Russia appears to be using its invasion of Ukraine as an opportunity to put the AK-12, the most promising model in the AK series, through real-battlefield testing.

According to news reports, the Kalashnikov Concern is tweaking its AK-12 rifle according to the experience gained in Russia’s “special military operations” in Ukraine.

CEO Vladimir Lepin states that proposals for weapon improvement had already been made in line with the trial-and-error observations, including the exclusion of the “two-round burst mode, as well as to provide for the possibility of installing controls on both sides, an adjustable cheek piece,” Lepin said during his interview with Kalashnikov magazine.

He said the upgraded AK-12 prototype had already been shown to the Russian Defense Ministry.

Modernized AK-74, AK-47M

The AK-12 is Russia’s equivalent to the US M4, or at least that’s what one review of the AK series referred to it.

There is no denying that Russia has always been notoriously secretive, especially about its weapons, while the AK line of battle rifles has been the centerpiece of Russian arms exports.  If there is a revolution, coup, or junta overthrowing a government anywhere in the world, chances are you will find the guys at the center of it holding an AK.

In the AK-12, the rotary diopter rear sight was redesigned. (Image source: Wikimedia Commons)

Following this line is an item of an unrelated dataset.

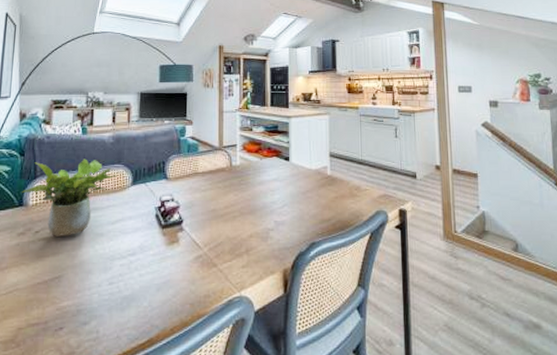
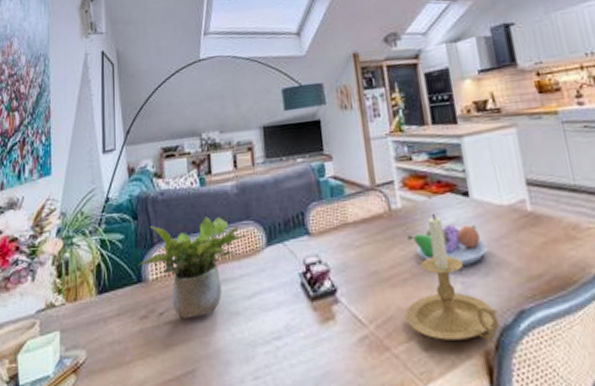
candle holder: none [232,171,297,262] -> present [405,214,499,340]
fruit bowl: none [241,179,297,209] -> present [407,224,488,265]

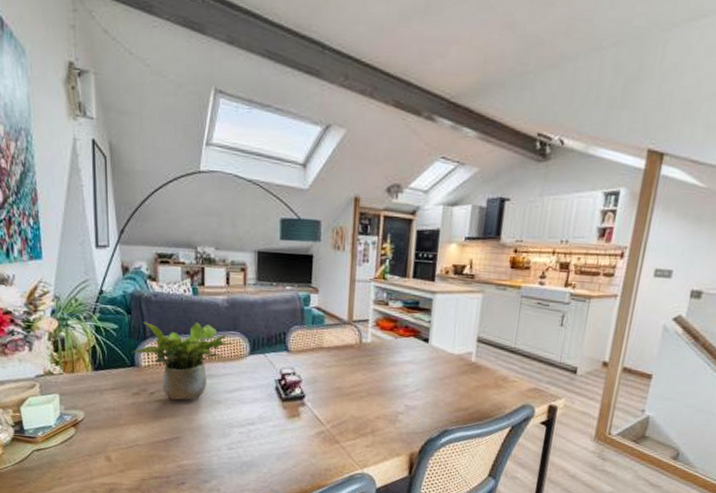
candle holder: present [405,214,499,340] -> none [356,352,428,447]
fruit bowl: present [407,224,488,265] -> none [370,361,433,394]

Hundreds of prototypes and tests later, the AK-12 was finally approved by Russian Prime Minister Vladimir Putin for mass production and entered service in the Russian armed forces sometime in 2018. It has nearly identical operating system features to its predecessor, except for a few notable internal and external changes, such as the one-piece gas block with the front sight affixed to its short-barreled. Not to mention that the gas tube is now permanently attached to the gun itself.

A photo of a 5.45mm Kalashnikov AK-12. (Image source: Kalashnikov/Modern Firearms)

The Kalashnikov Concern (formerly Izhevsk Machine-Building Plant) also improved the AK-12’s fire controls, adding a two-round burst—a “double tap” button—alongside the semi-auto and full auto options.